**INSTRUCTION:**
If a line in the listing contains "Sabtu", copy it out whole.

**RECORDS FOR THE TASK:**
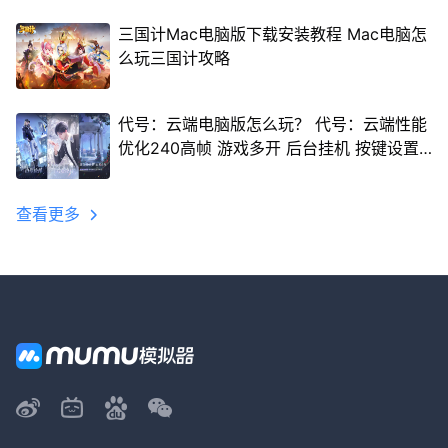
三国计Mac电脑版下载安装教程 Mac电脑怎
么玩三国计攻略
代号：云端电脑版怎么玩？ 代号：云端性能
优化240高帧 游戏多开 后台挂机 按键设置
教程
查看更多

--

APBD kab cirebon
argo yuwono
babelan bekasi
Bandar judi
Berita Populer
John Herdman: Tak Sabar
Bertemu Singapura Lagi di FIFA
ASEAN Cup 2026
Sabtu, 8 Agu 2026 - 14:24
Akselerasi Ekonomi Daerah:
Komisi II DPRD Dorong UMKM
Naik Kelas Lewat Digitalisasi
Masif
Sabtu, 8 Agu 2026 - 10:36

**EXERCISE OUTPUT:**
Sabtu, 8 Agu 2026 - 14:24
Sabtu, 8 Agu 2026 - 10:36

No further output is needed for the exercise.